Sebelumnya, Lo Kheng Hong pernah menuturkan, tidak akan membeli bank kecil dengan aset di bawah Rp 10 triliun tapi P/B 50 kali.
Sementara ada bank yang asetnya Rp 200-300 triliun dengan P/B hanya hanya 0,5 kali. Bahkan, Lo Kheng Hong mencermati ada pula perusahaan yang labanya di 2021 hanya sekitar Rp 250 miliar tetapi valuasinya mencapai Rp 100 triliun.
"Jadi enggak mungkin saya beli seperti itu. Saya lebih suka beli saham yang seperti tambang batu bara yang P/B hanya di bawah 5 kali. Beli bank-bank yang P/B hanya 0,5, yang murah-murah,” ujar dia, Rabu, 9 Februari 2022.
"Jadi saya hanya mau membeli Mercy harga Avansa. Bukan Bajaj yang dijual harga Mercy, tentu saya enggak mau beli,” Lo Kheng Hongmenambahkan.

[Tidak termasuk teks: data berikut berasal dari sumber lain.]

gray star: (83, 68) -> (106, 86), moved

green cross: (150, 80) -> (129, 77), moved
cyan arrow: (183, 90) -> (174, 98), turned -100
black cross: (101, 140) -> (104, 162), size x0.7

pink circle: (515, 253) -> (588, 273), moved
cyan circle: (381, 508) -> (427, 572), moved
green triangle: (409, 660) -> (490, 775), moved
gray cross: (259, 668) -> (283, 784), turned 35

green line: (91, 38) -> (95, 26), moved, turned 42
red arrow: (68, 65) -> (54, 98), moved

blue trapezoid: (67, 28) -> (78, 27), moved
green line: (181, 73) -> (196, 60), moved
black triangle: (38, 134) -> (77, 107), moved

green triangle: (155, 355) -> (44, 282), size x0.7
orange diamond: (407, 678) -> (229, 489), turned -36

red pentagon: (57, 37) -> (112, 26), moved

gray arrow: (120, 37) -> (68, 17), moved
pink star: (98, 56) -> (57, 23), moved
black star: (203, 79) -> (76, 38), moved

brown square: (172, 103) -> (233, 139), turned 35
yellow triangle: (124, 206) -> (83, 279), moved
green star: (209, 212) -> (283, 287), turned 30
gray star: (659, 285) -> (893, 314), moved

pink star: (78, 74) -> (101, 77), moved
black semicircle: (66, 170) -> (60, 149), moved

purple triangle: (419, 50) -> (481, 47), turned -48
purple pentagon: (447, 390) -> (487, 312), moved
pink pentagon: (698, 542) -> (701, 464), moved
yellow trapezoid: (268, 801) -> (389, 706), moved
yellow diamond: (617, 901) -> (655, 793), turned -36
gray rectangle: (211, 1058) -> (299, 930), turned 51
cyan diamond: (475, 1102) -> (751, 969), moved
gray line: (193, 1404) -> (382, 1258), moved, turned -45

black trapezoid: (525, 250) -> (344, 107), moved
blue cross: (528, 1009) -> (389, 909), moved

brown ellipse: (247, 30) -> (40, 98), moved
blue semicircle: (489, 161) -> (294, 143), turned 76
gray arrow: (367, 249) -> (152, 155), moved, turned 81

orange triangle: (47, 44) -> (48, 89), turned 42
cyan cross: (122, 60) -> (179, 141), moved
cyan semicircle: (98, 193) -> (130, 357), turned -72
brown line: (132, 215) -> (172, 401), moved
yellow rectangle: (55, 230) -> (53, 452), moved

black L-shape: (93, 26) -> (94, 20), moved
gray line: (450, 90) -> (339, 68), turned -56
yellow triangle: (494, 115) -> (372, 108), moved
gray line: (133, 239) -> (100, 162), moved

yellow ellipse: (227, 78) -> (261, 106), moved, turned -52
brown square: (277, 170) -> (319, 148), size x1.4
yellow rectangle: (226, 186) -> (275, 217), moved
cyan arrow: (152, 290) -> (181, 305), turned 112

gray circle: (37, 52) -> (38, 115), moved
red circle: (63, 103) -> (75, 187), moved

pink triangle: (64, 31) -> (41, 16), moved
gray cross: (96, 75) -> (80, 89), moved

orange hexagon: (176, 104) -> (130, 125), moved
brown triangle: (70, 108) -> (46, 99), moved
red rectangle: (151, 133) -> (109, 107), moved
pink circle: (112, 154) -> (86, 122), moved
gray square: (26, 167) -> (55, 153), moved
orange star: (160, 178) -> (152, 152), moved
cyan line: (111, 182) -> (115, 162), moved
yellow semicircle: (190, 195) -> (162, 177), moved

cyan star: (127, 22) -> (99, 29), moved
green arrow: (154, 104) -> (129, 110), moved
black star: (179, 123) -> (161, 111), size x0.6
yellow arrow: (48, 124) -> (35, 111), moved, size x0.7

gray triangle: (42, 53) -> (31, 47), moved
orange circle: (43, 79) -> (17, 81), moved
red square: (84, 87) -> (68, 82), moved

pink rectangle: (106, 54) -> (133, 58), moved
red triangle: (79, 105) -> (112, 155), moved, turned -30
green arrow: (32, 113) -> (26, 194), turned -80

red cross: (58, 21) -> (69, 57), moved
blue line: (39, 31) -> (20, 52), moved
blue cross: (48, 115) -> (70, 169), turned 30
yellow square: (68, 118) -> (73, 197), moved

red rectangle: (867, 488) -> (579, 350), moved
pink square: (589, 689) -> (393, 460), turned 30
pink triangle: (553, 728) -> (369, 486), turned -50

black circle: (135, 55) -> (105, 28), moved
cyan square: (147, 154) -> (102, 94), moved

* Untuk mengetahui kebenaran informasi yang beredar, silakan WhatsApp ke nomor 0811 9787 670 hanya dengan ketik kata kunci yang diinginkan.
Alasan Lo Kheng Hong Tak Pegang Saham Perusahaan Digital
Sebelumnya, Lo Kheng Hong, investor kondang tanah air menyebutkan ada hujan emas di Bursa Efek Indonesia (BEI). Kondisi tersebut berlangsung selama pandemi covid-19 utamanya pada awal kemunculannya pada 2020.
Lo Kheng Hong menjelaskan, saat itu indeks harga saham gabungan (IHSG) bahkan anjlok hingga level 3.900. Sehingga banyak perusahaan bagus yang harga sahamnya ikut merosot. Sebagai investor fundamental, Lo menilai momentum ini sangat potensial.
"Pada waktu pandemi ada hujan emas di BEI. Jadi ketika pandemi kita harus bawa ember yang besar dan kita tampung emas-emas itu. Kita beli perusahan yang bagus dengan harga yang murah,” ungkap Lo dalam diskusi virtual - Investasi di 2022: It's my dream, ditulis Rabu, 9 Februari 2022.
“Kalau kita simpan setahun saja sampai 2021 kita sudah untung berkali-kali lipat,” imbuhnya.
Lo Kheng Hong membeberkan sejumlah sektor potensial yang bisa dilirik utamanya selama pandemi. Pertama, ada perbankan. Lo menilai pemulihan di sektor ini relatif lebih cepat dibandingkan sektor lainnya. Kemudian komoditas, seperti batu bara.
Ia menilai, harga batu bara telah meroket dari semula di kisaran USD 50 per ton, naik sampai USD 200 per ton.
"Tentu itu sangat menarik, jadi labanya juga akan meningkat banyak sekali," kata Lo.
Sektor selanjutnya yakni perkebunan kelapa sawit atau CPO. Sama seperti baru bara, harga CPO juga mengalami kenaikan signifikan dari semula di kisaran RM 2.000 per ton, naik sampai RM 5.400 per ton. Selain itu, Lo juga menyebutkan sejumlah sektor yang semula kinerjanya biasa saja, tetapi meroket saat pandemi. Di antaranya pelayaran atau logistik dan kaca.
"Ada sektor yang biasanya biasa saja, tiba-tiba jadi bagus sekali, misalnya pelayaran, kontainer. Tiba-tiba tarif kontainer bisa naik, sehingga labanya juga meningkat berlipat-lipat, padahal biasanya perusahaan pelayaran labanya biasa-biasa saja,” ujar Lo.
“Kemudian perusahaan kaca. tiba-tiba labanya jadi melonjak sekali,” ia menambahkan.